### [Task]
Only the lines from the one that contains "right shoulder: (282, 577)" through the last line of the records should appear, each printed exactly as it is.

### [Study material]

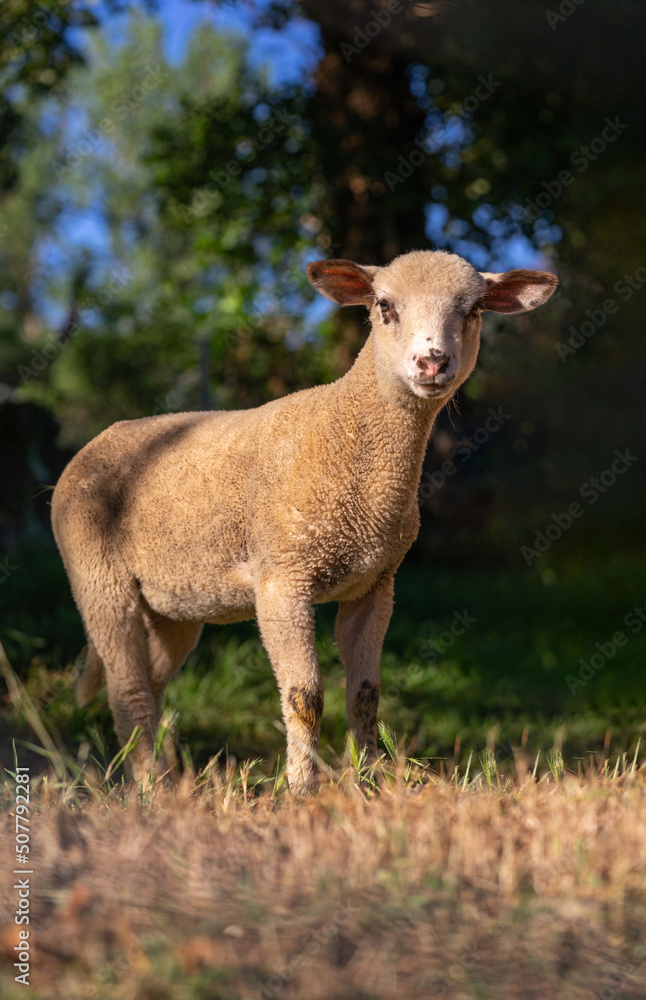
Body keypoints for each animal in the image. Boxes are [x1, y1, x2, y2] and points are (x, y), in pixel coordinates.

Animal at [51, 249, 558, 793]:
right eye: (384, 306)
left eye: (475, 310)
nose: (432, 362)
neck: (347, 433)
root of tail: (97, 440)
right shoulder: (282, 577)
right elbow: (304, 696)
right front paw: (300, 791)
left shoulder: (375, 584)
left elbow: (366, 695)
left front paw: (369, 786)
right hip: (98, 577)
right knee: (128, 693)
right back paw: (150, 788)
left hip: (173, 603)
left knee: (150, 685)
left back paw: (169, 780)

### [Task result]
right shoulder: (282, 577)
right elbow: (304, 696)
right front paw: (300, 791)
left shoulder: (375, 584)
left elbow: (366, 695)
left front paw: (369, 786)
right hip: (98, 577)
right knee: (128, 693)
right back paw: (150, 788)
left hip: (173, 603)
left knee: (150, 685)
left back paw: (169, 780)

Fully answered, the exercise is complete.